DOCUMENT TEXT:
==*==

Oh, support from the right wing
by Anonymous | reply 129 | May 23, 2021 7:42 PM |
This is for the UNC School of Journalism.
She has proved herself to be a top journalist.
Of course this is completely political
by Anonymous | reply 130 | May 23, 2021 7:44 PM |
Man, it really doesn't take much for most of you to go off about anyone non-white who gets to this point, meanwhile, we've seen this shit throughout the history of the country where woefully-inadequate whites get to ascend to levels where they never should've gotten, incl. the last president who wasn't qualified to pick up dog shit.
You really just get belligerent when it's any minority.
by Anonymous | reply 131 | May 23, 2021 7:54 PM |
FIRE -- Foundation for Individual Right in Education -- has issued a statement. They are non-partisan and advocate for people on all sides of the political spectrum.
This is about academic freedom.

==*==

MATERIAL:

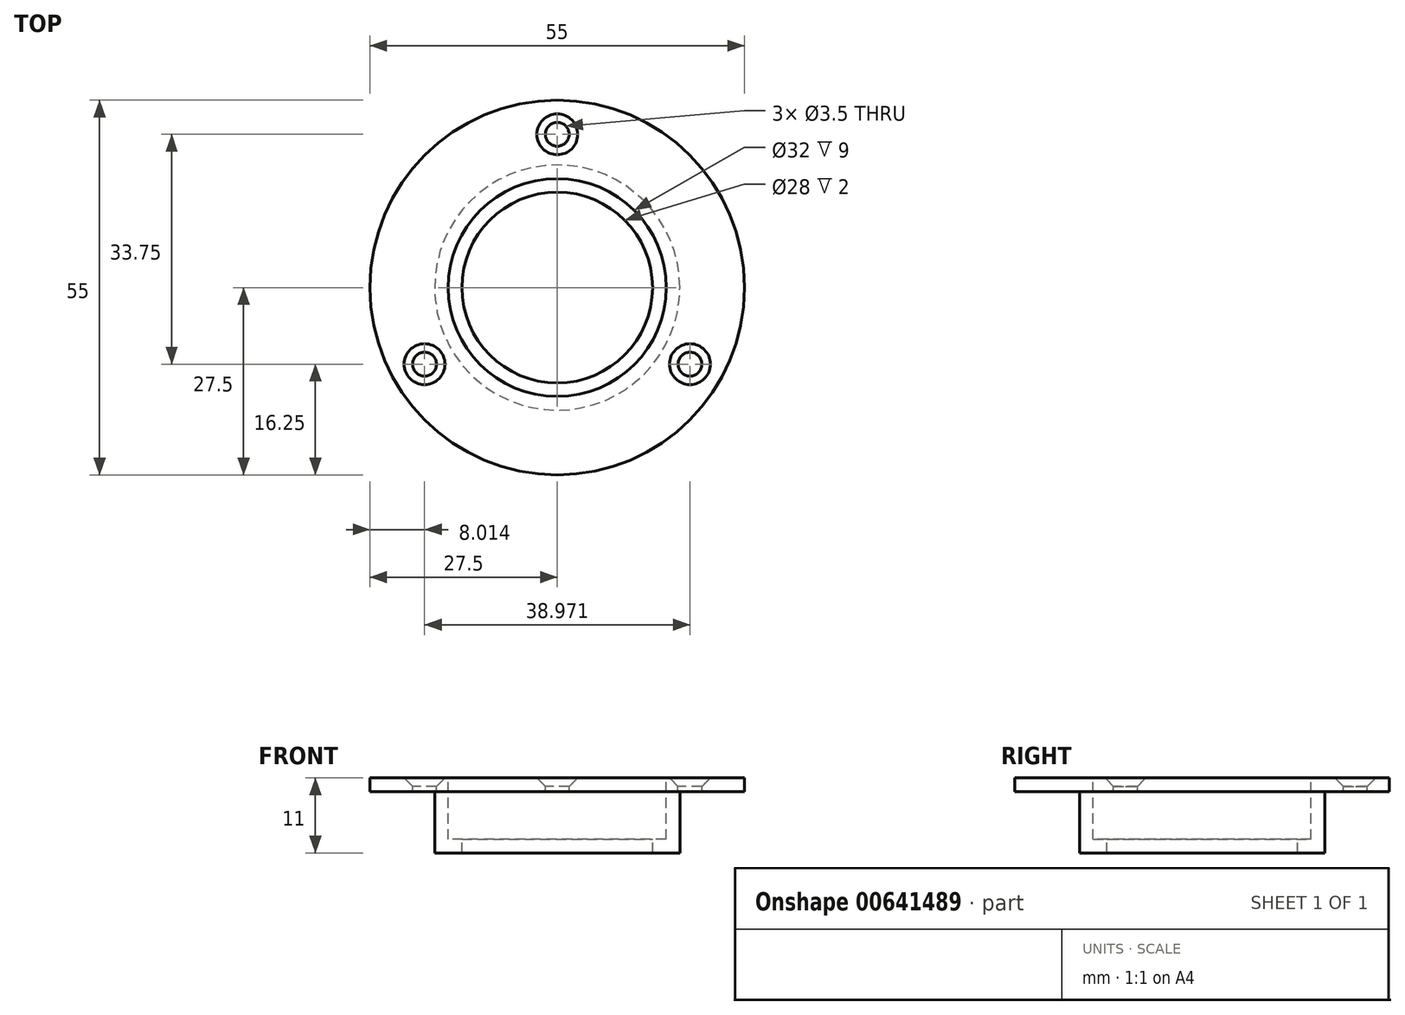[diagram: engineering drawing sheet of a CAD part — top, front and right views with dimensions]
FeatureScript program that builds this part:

==*==

WRITTEN PROBLEM A:
What does FIRE stand for, according to the forum thread?
WRITTEN PROBLEM B:
Please extend the forum thread on academic freedom with the next few posts.
The data above comes from a different source than the forum thread.

EXERCISE OUTPUT A:
Foundation for Individual Right in Education

EXERCISE OUTPUT B:
by Anonymous | reply 132 | May 23, 2021 7:58 PM |
I'm embarrassed by what populates this thread. She challenges your world view and the mythology that was implanted in you in grammar school and you can't handle it. You devalue her work and her awards because of this. I can think of a dozen journ schools that would be thrilled to have her and where she could name her terms. But they're not public institutions in red states,
by Anonymous | reply 133 | May 23, 2021 8:24 PM |
Matt McConaughey is a professor of dramatic technique at the University of Texas and talks about running for Governor. In his interviews, .he's a pot-addled moron and no record of scholarly writing. He has an Oscar, the highest award in his field. Would you be incensed if he applied for tenure, was supported by his peers but ultimately rejected? I somehow think not.
by Anonymous | reply 134 | May 23, 2021 8:34 PM |
[quote] I'm embarrassed by what populates this thread. She challenges your world view and the mythology that was implanted in you in grammar school and you can't handle it.
And I’m embarrassed by the people that gobble up this tripe and refuse to think critically about the very obvious flaws in the 1619 Project.
by Anonymous | reply 135 | May 23, 2021 9:04 PM |
You're missing the point, r135. The Board of Trustees did not reject her based on the quality of her scholarship.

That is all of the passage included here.